Come after me, for the Lord has given them into the hand of Israel. (v.12)

No sensible commander could expect victory under the proposed conditions but that was just the point: No sensible commander could expect victory at all: the invaders had numerical superiority, advanced weaponry, better training, and had cut off Israel's lines of supply. Standard wisdom had nothing to do with any of it, so why bother? If God was in it at all, Jonathan realized, it would be in the craziness, not the common sense.

Jesus tells us to look for God in some pretty crazy places: turned cheeks during fist-fights, second miles instead of sit-ins, parties for prodigals and math which insists that ninety-nine minus one equals zero. But the thing is, if we seek victory over the world, the flesh, and the devil, we won't find it in the world's field manual, which only tells us how to win when winning is at least possible. We will find it in the craziness of the Kingdom, which, when it works, proves that God must be behind it all.

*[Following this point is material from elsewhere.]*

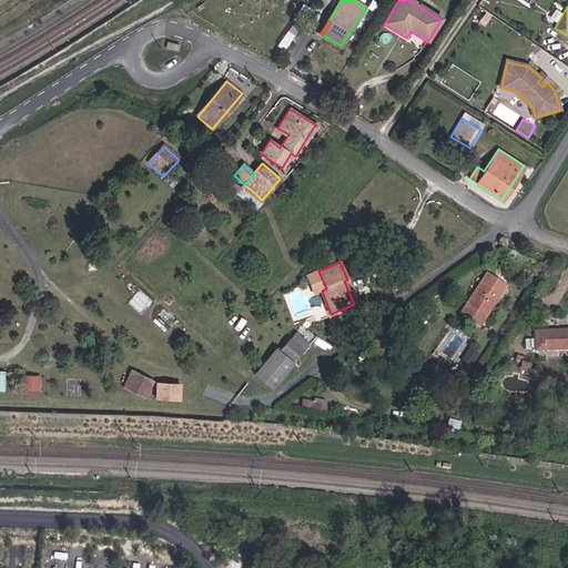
[(483,279),(501,292),(506,285),(487,273),(483,279)]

Impossibility is our most profound apologetic. Forgive lavishly; serve recklessly; die willingly - for the Lord has given them into our hand.

Wednesday, May 2, 2018

No one serving in the army gets entangled in everyday affairs. - 2 Timothy 2.4

Join the Army: See Your Bedroom.
While that is not the official recruiting slogan for the Belgian army, it soon could be. Belgium’s military, worried about declining recruitment and increasing age, may soon offer a daring new perq to potential soldiers: You can complete your basic training as a day-job and return to your own bed every night. The new rule would apply only on weekdays; Belgian recruits already have the weekends off.
With no mandatory military service, an average age of forty-four, and a seventy percent drop in its ranks, the Belgian military figures they have to meet young people on their own turf, even if it means surrendering the high ground of military readiness. Predictably, seasoned veterans scoff at the idea. “You don’t go to a war zone with men who miss their mama,” says former paratrooper Danny Lams.
Using a military metaphor, the Apostle Paul calls his protege Timothy to a more rigorous service. Share in suffering like a good soldier of Jesus Christ, he demands (2 Tim 2.3). Jesus set the example by which training in faith trumps hanging with family (Mk 3.32-35).
You don’t train for something hard by doing something easy. You don’t make spiritual soldiers out of stay-at-home saints.
Here at SCS we offer basic training to a militia of ministers whom God has called to done their spiritual armor and fight in the front ranks. They often spend their days and nights in a classroom instead of a living room. When they do go home, they frequently neglect their beds in favor of their books. As drill sargeants in this sacred endeavor, we dare not demand a commitment that we ourselves do not model. Today, let’s renew our devotion to commitment above convenience.